Le discours des «salopes et fières de l'être» provoque une certaine inquiétude chez des féministes qui dénoncent l'hypersexualisation des filles et entendent les petites se traiter de «salopes» dans les cours d'école. Toutes s'entendent néanmoins pour dénoncer les discours de culpabilisation des victimes d'agression sexuelle.

Lise Goulet, porte-parole du Réseau pour la santé des femmes, constate la confusion des messages qui émergent du mouvement des SlutWalks. D'une part, elle craint que l'industrie de la pornographie ne récupère le message et envahisse encore plus la sphère publique, en banalisant certains comportements. Elle regrette aussi que l'identité féminine soit encore réduite à sa seule dimension sexuelle. «En voulant contrer certains stéréotypes, on les renforce», réfléchit-elle.

La présidente du Conseil du statut de la femme, Christiane Pelchat, approuve le geste de celles qui sont sorties dans la rue pour dénoncer le fait qu'on dise aux femmes comment s'habiller. Et ce, même si l'organisme qu'elle défend est contre la légalisation de la prostitution. «Même si on se promenait toute nue, il n'y a aucune raison d'être agressée sexuellement.
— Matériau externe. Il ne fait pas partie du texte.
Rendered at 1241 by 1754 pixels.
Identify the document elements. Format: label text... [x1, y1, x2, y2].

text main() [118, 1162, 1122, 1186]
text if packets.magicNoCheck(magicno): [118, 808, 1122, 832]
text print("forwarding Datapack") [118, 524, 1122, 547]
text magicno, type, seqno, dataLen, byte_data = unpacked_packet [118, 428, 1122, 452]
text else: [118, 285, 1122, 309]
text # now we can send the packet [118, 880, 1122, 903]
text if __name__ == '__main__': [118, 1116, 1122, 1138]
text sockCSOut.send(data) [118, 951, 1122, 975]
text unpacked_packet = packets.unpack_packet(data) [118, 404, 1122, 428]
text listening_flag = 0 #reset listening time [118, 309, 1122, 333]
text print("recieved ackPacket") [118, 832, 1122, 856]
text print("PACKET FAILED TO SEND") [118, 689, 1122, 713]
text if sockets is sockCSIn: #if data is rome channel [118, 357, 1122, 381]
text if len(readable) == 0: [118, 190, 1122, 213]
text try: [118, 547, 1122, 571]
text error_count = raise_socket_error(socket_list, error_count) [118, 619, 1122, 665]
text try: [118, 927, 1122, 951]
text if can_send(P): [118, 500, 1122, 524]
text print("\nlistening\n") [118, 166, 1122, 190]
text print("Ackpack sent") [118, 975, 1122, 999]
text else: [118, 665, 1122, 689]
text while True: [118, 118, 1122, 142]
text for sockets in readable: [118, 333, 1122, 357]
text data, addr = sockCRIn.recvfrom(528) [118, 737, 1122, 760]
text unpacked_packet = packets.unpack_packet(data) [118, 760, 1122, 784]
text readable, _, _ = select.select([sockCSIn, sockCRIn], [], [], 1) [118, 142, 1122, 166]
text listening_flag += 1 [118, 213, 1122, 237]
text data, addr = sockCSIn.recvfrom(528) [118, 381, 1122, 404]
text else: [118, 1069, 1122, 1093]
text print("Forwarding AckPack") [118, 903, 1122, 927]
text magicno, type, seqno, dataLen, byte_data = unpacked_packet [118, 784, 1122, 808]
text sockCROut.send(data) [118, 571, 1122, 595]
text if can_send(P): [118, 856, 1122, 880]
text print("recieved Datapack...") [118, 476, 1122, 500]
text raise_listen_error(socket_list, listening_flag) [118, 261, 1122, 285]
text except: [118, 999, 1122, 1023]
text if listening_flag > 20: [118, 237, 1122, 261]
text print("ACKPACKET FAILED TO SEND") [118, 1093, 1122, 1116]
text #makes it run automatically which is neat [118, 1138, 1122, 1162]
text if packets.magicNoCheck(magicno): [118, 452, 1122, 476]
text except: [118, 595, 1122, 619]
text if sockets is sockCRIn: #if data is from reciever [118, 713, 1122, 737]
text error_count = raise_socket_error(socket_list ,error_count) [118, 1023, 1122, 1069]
Rien ne justifie le viol, et la Cour suprême vient de nous le rappeler, avec la question du consentement.»

Fait étonnant: une branche des SlutWalks souhaite organiser une marche à Téhéran en avril 2012. Les Iraniennes vont-elles vraiment sortir au nom de leur droit à être sexy?

Un peu mal à l'aise, Heather Jarvis explique qu'il s'agit en fait de l'initiative un peu douteuse de deux Bostonnais. «Ce projet est né sur Facebook. Deux gars ont eu l'idée de faire manifester à Téhéran des femmes (occidentales) en burqas, qui recouvriraient des bikinis. Mais aucune Iranienne n'est impliquée», explique la militante, qui se dissocie de cette entreprise de récupération.

Bikini, burqa, bas filet, col roulé ou décolleté... Les femmes du monde entier finiront-elles pas se rallier au discours des salopes?